**Directions for this task:** Check each line of the material below for "참조하십시오" and copy those where it appears.
┄┄┄┄┄┄
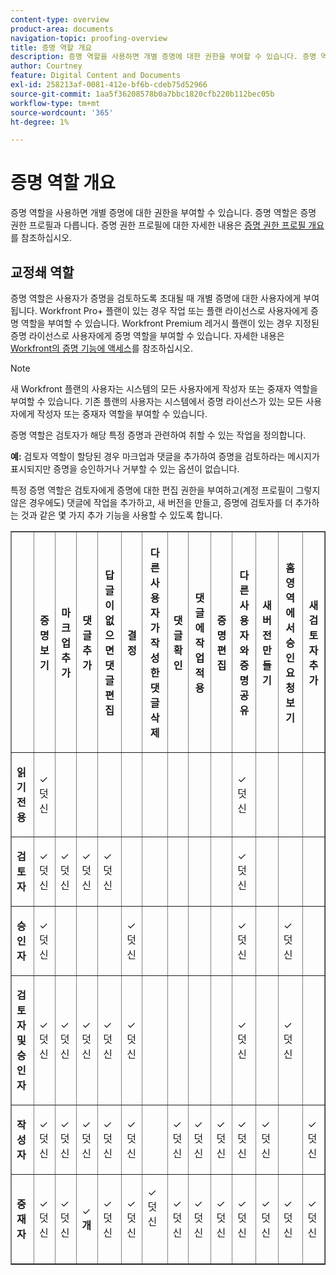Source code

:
 ```yaml
---
content-type: overview
product-area: documents
navigation-topic: proofing-overview
title: 증명 역할 개요
description: 증명 역할을 사용하면 개별 증명에 대한 권한을 부여할 수 있습니다. 증명 역할은 증명 권한 프로필과 다릅니다. 증명 권한 프로필에 대한 자세한 내용은 증명 권한 프로필 개요 를 참조하십시오.
author: Courtney
feature: Digital Content and Documents
exl-id: 258213af-0081-412e-bf6b-cdeb75d52966
source-git-commit: 1aa5f36208578b0a7bbc1820cfb220b112bec05b
workflow-type: tm+mt
source-wordcount: '365'
ht-degree: 1%

---
```


# 증명 역할 개요

증명 역할을 사용하면 개별 증명에 대한 권한을 부여할 수 있습니다. 증명 역할은 증명 권한 프로필과 다릅니다. 증명 권한 프로필에 대한 자세한 내용은 [증명 권한 프로필 개요](../../../review-and-approve-work/proofing/proofing-overview/permission-profiles.md)를 참조하십시오.

## 교정쇄 역할

증명 역할은 사용자가 증명을 검토하도록 초대될 때 개별 증명에 대한 사용자에게 부여됩니다. Workfront Pro+ 플랜이 있는 경우 작업 또는 플랜 라이선스로 사용자에게 증명 역할을 부여할 수 있습니다. Workfront Premium 레거시 플랜이 있는 경우 지정된 증명 라이선스로 사용자에게 증명 역할을 부여할 수 있습니다. 자세한 내용은 [Workfront의 증명 기능에 액세스](../../../administration-and-setup/manage-workfront/configure-proofing/access-to-proofing-functionality.md)를 참조하십시오.

>[!NOTE]
>
>새 Workfront 플랜의 사용자는 시스템의 모든 사용자에게 작성자 또는 중재자 역할을 부여할 수 있습니다. 기존 플랜의 사용자는 시스템에서 증명 라이선스가 있는 모든 사용자에게 작성자 또는 중재자 역할을 부여할 수 있습니다.

증명 역할은 검토자가 해당 특정 증명과 관련하여 취할 수 있는 작업을 정의합니다.

**예:** 검토자 역할이 할당된 경우 마크업과 댓글을 추가하여 증명을 검토하라는 메시지가 표시되지만 증명을 승인하거나 거부할 수 있는 옵션이 없습니다.

특정 증명 역할은 검토자에게 증명에 대한 편집 권한을 부여하고(계정 프로필이 그렇지 않은 경우에도) 댓글에 작업을 추가하고, 새 버전을 만들고, 증명에 검토자를 더 추가하는 것과 같은 몇 가지 추가 기능을 사용할 수 있도록 합니다.

<table border="1" cellspacing="15" cellpadding="1"> 
 <col> 
 <col> 
 <col> 
 <col> 
 <col> 
 <col> 
 <col> 
 <col> 
 <col> 
 <col> 
 <col> 
 <col> 
 <col> 
 <col> 
 <thead> 
  <tr> 
   <th> <p> </p> </th> 
   <th> <p><strong>증명 보기</strong> </p> </th> 
   <th> <p><strong>마크업 추가</strong> </p> </th> 
   <th> <p><strong>댓글 추가</strong> </p> </th> 
   <th> <p><strong>답글이 없으면 댓글 편집</strong> </p> </th> 
   <th> <p><strong>결정</strong> </p> </th> 
   <th> <p><strong>다른 사용자가 작성한 댓글 삭제</strong> </p> </th> 
   <th>댓글 확인</th> 
   <th>댓글에 작업 적용</th> 
   <th> <p><strong>증명 편집</strong> </p> </th> 
   <th>다른 사용자와 증명 공유</th> 
   <th>새 버전 만들기</th> 
   <th> <p><strong>홈 영역에서 승인 요청 보기</strong> </p> </th> 
   <th>새 검토자 추가</th> 
  </tr> 
 </thead> 
 <tbody> 
  <tr> 
   <td> <p><strong>읽기 전용</strong> </p> </td> 
   <td> <p>✓ 덧신</p> </td> 
   <td> <p> </p> </td> 
   <td> <p> </p> </td> 
   <td> <p> </p> </td> 
   <td> <p> </p> </td> 
   <td> <p> </p> </td> 
   <td> </td> 
   <td> </td> 
   <td> <p> </p> </td> 
   <td>✓ 덧신</td> 
   <td> </td> 
   <td> </td> 
   <td> </td> 
  </tr> 
  <tr> 
   <td> <p><strong>검토자</strong> </p> </td> 
   <td> <p>✓ 덧신</p> </td> 
   <td> <p>✓ 덧신</p> </td> 
   <td> <p>✓ 덧신</p> </td> 
   <td> <p>✓ 덧신</p> </td> 
   <td> <p> </p> </td> 
   <td> <p> </p> </td> 
   <td> </td> 
   <td></td> 
   <td> <p> </p> </td> 
   <td>✓ 덧신</td> 
   <td> </td> 
   <td> </td> 
   <td> </td> 
  </tr> 
  <tr> 
   <td> <p><strong>승인자</strong> </p> </td> 
   <td> <p>✓ 덧신</p> </td> 
   <td> <p> </p> </td> 
   <td> <p> </p> </td> 
   <td> <p> </p> </td> 
   <td> <p>✓ 덧신</p> </td> 
   <td> <p> </p> </td> 
   <td> </td> 
   <td></td> 
   <td> <p> </p> </td> 
   <td>✓ 덧신</td> 
   <td> </td> 
   <td> <p>✓ 덧신</p> </td> 
   <td> </td> 
  </tr> 
  <tr> 
   <td> <p><strong>검토자 및 승인자</strong> </p> </td> 
   <td> <p>✓ 덧신</p> </td> 
   <td> <p>✓ 덧신</p> </td> 
   <td> <p>✓ 덧신</p> </td> 
   <td> <p>✓ 덧신</p> </td> 
   <td> <p>✓ 덧신</p> </td> 
   <td> <p> </p> </td> 
   <td> </td> 
   <td></td> 
   <td> <p> </p> </td> 
   <td>✓ 덧신</td> 
   <td> </td> 
   <td> <p>✓ 덧신</p> </td> 
   <td> </td> 
  </tr> 
  <tr> 
   <td> <p><strong>작성자</strong> </p> </td> 
   <td> <p>✓ 덧신</p> </td> 
   <td> <p>✓ 덧신</p> </td> 
   <td> <p>✓ 덧신</p> </td> 
   <td> <p>✓ 덧신</p> </td> 
   <td> <p>✓ 덧신</p> </td> 
   <td> <p> </p> </td> 
   <td>✓ 덧신</td> 
   <td>✓ 덧신</td> 
   <td> <p>✓ 덧신</p> </td> 
   <td>✓ 덧신</td> 
   <td>✓ 덧신</td> 
   <td> </td> 
   <td>✓ 덧신</td> 
  </tr> 
  <tr> 
   <td> <p><strong>중재자</strong> </p> </td> 
   <td> <p>✓ 덧신</p> </td> 
   <td> <p>✓ 덧신</p> </td> 
   <td> <p>✓ <strong>개</strong> </p> </td> 
   <td> <p>✓ 덧신</p> </td> 
   <td> <p>✓ 덧신</p> </td> 
   <td> <p>✓ 덧신</p> <p> </p> </td> 
   <td>✓ 덧신</td> 
   <td>✓ 덧신</td> 
   <td> <p>✓ 덧신</p> </td> 
   <td>✓ 덧신</td> 
   <td>✓ 덧신</td> 
   <td>✓ 덧신</td> 
   <td>✓ 덧신</td> 
  </tr> 
 </tbody> 
</table>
┄┄┄┄┄┄
**Solution:**
description: 증명 역할을 사용하면 개별 증명에 대한 권한을 부여할 수 있습니다. 증명 역할은 증명 권한 프로필과 다릅니다. 증명 권한 프로필에 대한 자세한 내용은 증명 권한 프로필 개요 를 참조하십시오.
증명 역할을 사용하면 개별 증명에 대한 권한을 부여할 수 있습니다. 증명 역할은 증명 권한 프로필과 다릅니다. 증명 권한 프로필에 대한 자세한 내용은 [증명 권한 프로필 개요](../../../review-and-approve-work/proofing/proofing-overview/permission-profiles.md)를 참조하십시오.
증명 역할은 사용자가 증명을 검토하도록 초대될 때 개별 증명에 대한 사용자에게 부여됩니다. Workfront Pro+ 플랜이 있는 경우 작업 또는 플랜 라이선스로 사용자에게 증명 역할을 부여할 수 있습니다. Workfront Premium 레거시 플랜이 있는 경우 지정된 증명 라이선스로 사용자에게 증명 역할을 부여할 수 있습니다. 자세한 내용은 [Workfront의 증명 기능에 액세스](../../../administration-and-setup/manage-workfront/configure-proofing/access-to-proofing-functionality.md)를 참조하십시오.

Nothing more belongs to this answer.